» **Reading text**:
[BEGIN]
In order to evaluate the electrochemical performance of the obtained electrode materials, the prepared electrodes were tested using an electrochemical workstation (CHI 760E, CH Instruments) with a traditional three-electrode system. The prepared materials were used as working electrodes, a platinum electrode was used as a counter electrode, and a saturated calomel electrode (SCE) as a reference electrode. The testing process in 6 mol L⁻¹ KOH electrolyte solution included cyclic voltammetry (CV), galvanostatic charge/discharge (GCD), and electrochemical impedance spectroscopy (EIS). The CV curves were performed in the potential range of −0.2 V to 0.6 V with different scan rates (5~100 mV s⁻¹). The GCD performance was obtained at a voltage range from −0.1 V to 0.47 V with different electric current densities from 1 A g⁻¹ to 30 A g⁻¹. EIS was obtained with the disturbance amplitude of 5 mV at an open circuit voltage range of 100 kHz to 0.01 kHz. All measurements were conducted at room temperature. On this basis, the specific capacitance of the electrode material was calculated by means of the following expression (1)

$$\mathrm{C}= \frac{I\int Vdt}{m{V}^2}$$

(1)

where C (F g⁻¹) represents the specific capacitance of the electrode, I (A) represents the discharge current, $\int Vdt$ is the integral current area, m (g) is the mass of the active material, while $V$(V) represents the total potential window.
[END]
» **Brief**: Copy the electrode testing text from "where C (F g⁻¹)" up to and including "total potential window.", replacing "total potential window" with "full potential window".

Stored items
[BEGIN]
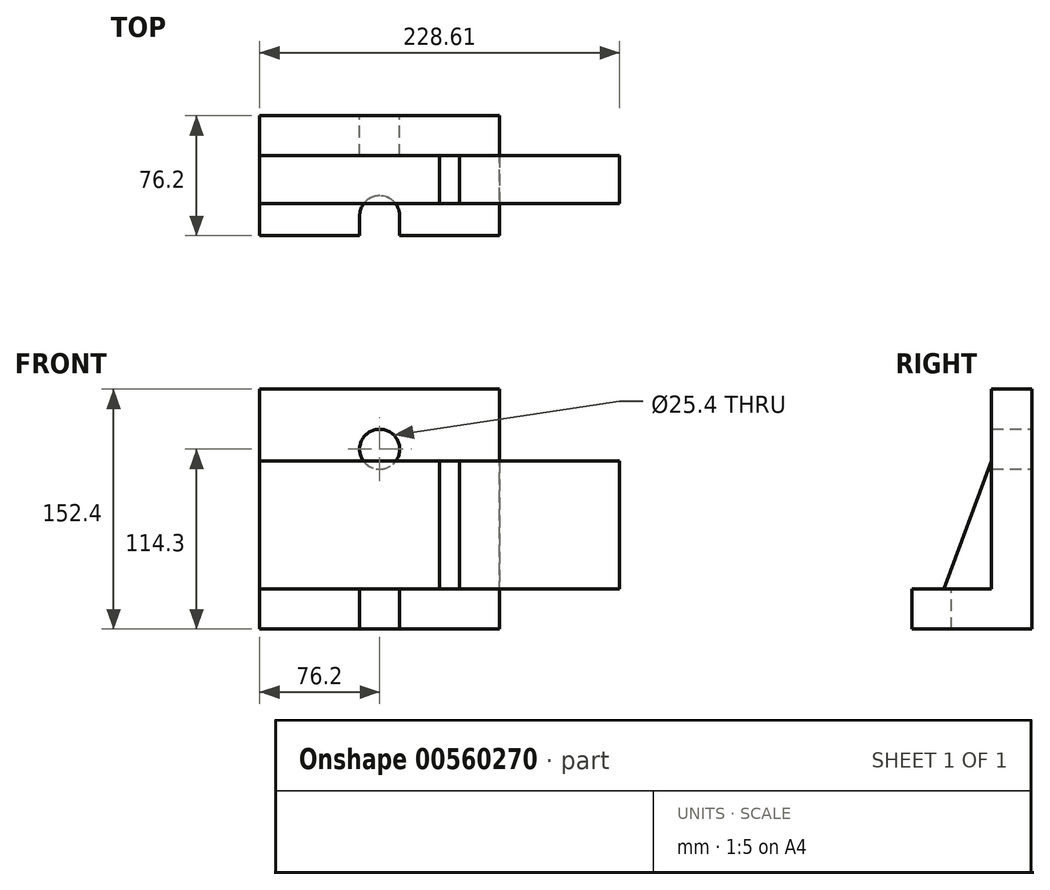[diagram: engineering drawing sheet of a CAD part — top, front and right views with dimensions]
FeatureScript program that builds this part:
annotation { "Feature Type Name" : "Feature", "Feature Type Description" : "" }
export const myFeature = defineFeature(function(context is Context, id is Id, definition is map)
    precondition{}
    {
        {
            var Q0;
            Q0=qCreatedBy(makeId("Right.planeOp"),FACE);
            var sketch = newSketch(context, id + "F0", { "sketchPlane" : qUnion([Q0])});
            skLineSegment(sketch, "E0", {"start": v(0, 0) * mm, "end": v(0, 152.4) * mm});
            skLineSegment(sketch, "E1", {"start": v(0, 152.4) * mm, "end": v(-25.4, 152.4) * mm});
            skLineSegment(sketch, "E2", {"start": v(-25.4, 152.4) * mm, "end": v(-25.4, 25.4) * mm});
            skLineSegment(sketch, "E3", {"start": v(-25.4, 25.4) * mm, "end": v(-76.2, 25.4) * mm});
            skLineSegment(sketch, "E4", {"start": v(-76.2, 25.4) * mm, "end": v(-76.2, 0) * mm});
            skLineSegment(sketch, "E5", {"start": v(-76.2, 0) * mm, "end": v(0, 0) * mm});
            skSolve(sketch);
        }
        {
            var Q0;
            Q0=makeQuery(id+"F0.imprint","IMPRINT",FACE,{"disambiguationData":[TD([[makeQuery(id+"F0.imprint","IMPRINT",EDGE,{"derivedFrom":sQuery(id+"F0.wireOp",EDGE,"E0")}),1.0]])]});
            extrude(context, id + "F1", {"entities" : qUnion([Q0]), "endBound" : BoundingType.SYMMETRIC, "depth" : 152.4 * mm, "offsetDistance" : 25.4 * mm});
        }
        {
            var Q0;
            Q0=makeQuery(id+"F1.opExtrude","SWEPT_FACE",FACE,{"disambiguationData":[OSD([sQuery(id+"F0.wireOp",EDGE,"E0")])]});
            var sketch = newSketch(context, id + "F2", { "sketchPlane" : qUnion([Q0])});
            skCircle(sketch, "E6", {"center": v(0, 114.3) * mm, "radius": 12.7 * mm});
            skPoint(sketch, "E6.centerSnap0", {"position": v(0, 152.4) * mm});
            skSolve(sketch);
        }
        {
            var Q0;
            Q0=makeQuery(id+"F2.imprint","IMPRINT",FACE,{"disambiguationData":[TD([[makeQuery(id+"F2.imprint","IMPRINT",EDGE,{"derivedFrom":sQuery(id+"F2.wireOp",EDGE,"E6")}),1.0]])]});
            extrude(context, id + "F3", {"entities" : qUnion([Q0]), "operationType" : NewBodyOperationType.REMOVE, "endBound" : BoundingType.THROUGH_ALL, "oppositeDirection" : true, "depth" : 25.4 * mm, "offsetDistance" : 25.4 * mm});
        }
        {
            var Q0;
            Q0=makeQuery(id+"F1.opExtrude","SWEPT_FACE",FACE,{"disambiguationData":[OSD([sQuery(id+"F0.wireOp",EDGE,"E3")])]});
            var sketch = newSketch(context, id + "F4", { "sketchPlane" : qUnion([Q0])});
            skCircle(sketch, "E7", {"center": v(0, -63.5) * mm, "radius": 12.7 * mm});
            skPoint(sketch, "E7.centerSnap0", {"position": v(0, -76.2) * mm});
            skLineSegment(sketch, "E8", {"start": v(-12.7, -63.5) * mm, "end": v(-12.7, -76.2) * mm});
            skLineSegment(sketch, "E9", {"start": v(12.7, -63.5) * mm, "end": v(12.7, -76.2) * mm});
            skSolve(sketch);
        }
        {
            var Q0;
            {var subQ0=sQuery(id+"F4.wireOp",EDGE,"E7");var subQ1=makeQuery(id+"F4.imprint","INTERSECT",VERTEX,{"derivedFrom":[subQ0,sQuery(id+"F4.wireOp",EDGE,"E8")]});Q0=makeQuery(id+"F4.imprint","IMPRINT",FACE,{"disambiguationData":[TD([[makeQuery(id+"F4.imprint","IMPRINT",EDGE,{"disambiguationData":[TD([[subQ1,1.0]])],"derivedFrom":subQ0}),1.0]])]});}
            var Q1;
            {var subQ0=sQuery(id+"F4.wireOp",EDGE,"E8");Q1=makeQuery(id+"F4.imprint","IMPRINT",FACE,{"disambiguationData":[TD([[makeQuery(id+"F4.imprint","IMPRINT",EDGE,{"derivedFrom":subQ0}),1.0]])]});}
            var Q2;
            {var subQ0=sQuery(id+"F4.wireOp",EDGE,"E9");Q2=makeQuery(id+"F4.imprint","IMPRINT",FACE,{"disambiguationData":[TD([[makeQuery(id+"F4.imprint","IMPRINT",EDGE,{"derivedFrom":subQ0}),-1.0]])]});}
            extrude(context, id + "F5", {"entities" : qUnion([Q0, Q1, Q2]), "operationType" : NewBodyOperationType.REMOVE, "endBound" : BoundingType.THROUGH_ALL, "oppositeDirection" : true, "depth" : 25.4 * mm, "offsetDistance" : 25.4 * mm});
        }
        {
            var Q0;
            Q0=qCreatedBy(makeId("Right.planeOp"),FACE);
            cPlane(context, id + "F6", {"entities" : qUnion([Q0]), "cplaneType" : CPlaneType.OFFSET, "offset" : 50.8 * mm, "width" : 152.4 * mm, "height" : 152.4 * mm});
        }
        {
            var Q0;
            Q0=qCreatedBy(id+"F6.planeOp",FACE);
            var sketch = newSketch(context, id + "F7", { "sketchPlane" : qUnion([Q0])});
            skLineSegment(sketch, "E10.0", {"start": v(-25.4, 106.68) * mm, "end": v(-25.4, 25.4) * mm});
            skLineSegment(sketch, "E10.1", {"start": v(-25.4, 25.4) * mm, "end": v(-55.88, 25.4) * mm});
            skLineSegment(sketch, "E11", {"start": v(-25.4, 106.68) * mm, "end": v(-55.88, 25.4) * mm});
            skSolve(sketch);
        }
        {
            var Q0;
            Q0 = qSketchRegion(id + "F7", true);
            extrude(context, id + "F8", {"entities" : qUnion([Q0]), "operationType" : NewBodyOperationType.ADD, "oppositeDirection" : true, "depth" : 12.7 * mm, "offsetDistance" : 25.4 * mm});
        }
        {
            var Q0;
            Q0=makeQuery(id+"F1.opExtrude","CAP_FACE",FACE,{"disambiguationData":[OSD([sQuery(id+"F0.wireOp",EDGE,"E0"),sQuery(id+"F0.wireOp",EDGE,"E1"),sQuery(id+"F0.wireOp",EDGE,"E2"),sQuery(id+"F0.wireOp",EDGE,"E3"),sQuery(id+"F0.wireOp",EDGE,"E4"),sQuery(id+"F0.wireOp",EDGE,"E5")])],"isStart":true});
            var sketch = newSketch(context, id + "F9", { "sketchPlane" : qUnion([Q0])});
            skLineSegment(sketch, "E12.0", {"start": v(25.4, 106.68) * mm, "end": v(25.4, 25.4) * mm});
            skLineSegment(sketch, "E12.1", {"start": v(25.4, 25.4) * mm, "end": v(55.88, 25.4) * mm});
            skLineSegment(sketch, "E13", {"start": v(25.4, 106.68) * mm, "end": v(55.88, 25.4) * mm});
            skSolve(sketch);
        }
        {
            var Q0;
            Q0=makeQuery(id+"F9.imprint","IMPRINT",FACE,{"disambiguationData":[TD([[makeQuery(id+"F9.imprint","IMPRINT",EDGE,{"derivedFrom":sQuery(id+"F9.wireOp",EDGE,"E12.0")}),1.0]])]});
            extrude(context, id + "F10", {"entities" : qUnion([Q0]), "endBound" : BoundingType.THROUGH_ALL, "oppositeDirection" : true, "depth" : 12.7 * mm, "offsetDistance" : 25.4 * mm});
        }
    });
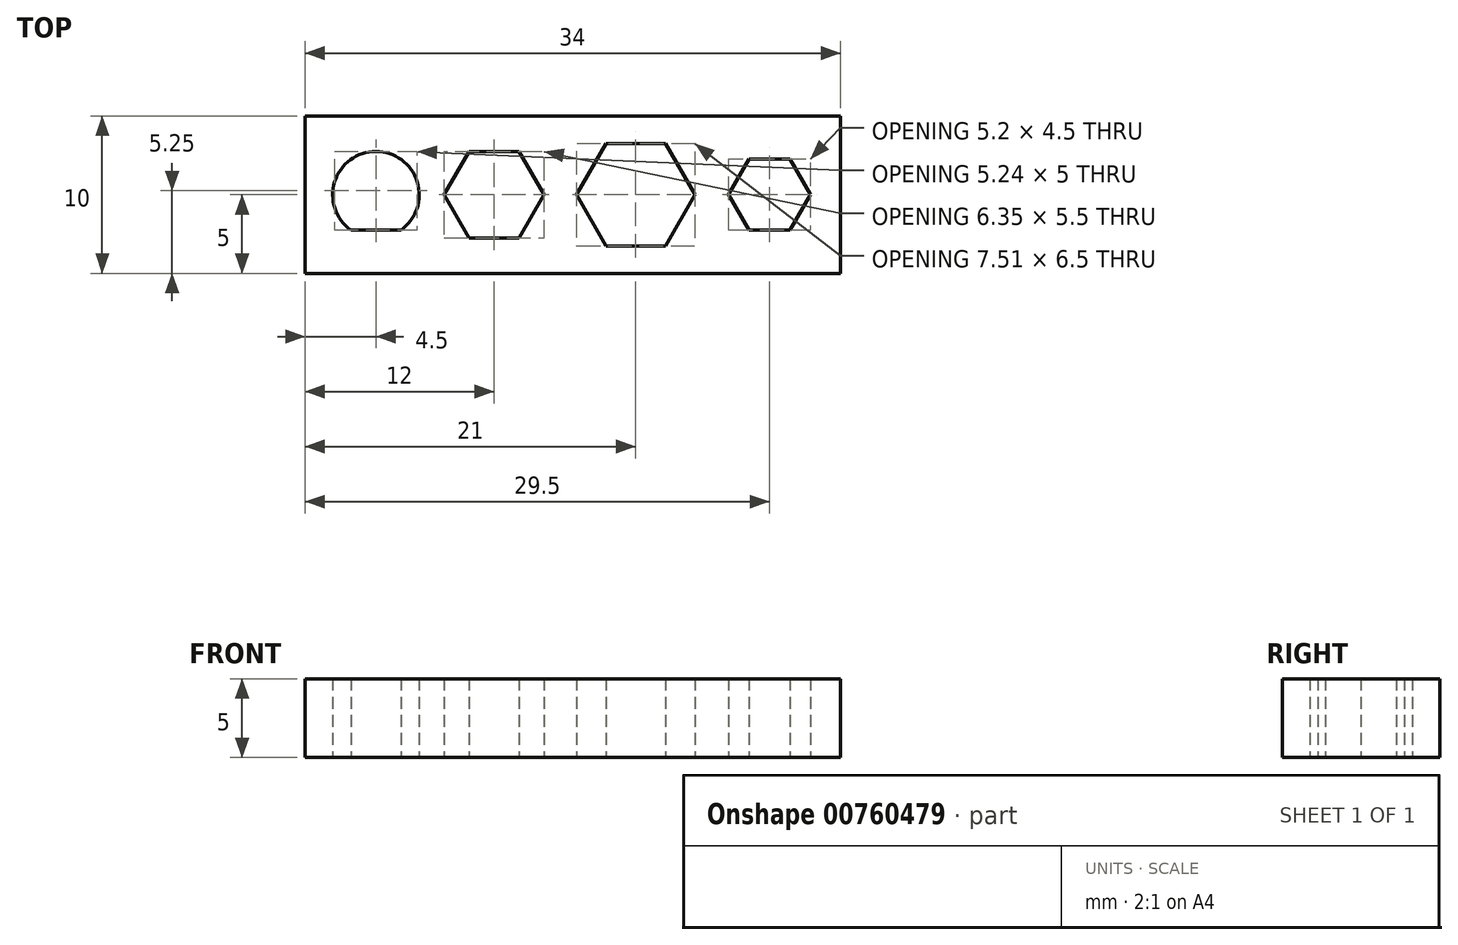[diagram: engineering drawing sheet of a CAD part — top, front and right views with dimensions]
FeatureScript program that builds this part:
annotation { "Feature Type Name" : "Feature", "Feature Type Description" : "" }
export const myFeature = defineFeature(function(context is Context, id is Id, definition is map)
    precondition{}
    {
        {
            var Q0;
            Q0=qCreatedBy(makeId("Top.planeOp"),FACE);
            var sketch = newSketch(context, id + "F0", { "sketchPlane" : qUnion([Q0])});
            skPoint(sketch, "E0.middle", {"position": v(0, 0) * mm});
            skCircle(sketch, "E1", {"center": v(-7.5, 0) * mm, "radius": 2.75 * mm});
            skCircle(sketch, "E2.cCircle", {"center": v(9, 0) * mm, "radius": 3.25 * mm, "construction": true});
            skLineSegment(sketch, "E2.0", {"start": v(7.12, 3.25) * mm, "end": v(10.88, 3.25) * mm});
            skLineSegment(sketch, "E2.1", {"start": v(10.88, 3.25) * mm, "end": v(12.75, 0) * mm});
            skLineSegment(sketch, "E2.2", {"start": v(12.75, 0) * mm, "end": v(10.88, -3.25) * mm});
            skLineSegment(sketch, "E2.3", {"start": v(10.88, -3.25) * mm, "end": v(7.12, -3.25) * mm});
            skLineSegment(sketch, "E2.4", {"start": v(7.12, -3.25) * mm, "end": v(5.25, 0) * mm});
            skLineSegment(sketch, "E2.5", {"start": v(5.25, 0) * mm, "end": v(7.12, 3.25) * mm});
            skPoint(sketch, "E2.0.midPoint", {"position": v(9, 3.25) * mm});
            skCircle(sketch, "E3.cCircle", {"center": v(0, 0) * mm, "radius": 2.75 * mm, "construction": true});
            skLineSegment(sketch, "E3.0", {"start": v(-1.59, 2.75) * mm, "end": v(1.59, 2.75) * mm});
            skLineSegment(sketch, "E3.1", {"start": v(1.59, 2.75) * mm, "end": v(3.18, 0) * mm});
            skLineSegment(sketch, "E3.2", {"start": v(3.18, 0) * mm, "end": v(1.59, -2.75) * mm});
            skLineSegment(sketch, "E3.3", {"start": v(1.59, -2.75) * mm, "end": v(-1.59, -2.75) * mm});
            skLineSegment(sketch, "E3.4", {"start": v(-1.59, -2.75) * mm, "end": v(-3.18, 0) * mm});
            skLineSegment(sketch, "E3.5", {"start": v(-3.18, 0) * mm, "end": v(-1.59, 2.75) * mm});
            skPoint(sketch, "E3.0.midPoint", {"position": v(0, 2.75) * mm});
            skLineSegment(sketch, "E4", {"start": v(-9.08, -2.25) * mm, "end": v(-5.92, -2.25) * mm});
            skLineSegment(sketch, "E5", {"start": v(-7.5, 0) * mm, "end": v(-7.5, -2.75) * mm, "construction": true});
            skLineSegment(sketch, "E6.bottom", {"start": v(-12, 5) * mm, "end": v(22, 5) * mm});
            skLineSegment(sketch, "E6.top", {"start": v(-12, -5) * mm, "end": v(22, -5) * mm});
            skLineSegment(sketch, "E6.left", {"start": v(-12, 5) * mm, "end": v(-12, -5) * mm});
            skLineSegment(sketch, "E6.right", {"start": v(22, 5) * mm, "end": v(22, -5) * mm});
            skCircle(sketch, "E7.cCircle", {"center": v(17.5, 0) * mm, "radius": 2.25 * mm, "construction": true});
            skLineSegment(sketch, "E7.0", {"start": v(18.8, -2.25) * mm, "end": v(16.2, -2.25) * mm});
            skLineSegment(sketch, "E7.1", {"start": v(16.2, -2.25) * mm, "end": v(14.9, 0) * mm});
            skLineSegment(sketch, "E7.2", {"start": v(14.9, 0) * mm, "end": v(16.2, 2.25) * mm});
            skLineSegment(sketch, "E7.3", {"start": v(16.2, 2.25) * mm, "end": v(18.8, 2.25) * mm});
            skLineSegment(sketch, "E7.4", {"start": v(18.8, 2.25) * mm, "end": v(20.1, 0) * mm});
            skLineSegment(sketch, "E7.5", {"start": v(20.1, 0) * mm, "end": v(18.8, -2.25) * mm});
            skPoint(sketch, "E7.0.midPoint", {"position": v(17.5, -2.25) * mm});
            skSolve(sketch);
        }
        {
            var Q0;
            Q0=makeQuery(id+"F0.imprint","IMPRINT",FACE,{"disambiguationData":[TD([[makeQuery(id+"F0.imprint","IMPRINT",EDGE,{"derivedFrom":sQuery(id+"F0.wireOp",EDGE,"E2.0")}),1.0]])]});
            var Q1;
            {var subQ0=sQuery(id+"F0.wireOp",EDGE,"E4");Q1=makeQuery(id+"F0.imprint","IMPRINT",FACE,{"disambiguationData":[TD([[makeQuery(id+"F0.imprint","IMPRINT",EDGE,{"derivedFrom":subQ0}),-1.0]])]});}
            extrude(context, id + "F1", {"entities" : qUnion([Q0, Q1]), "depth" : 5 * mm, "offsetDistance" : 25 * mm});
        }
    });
[END]
» **Response to the exercise**:
where C (F g⁻¹) represents the specific capacitance of the electrode, I (A) represents the discharge current, $\int Vdt$ is the integral current area, m (g) is the mass of the active material, while $V$(V) represents the full potential window.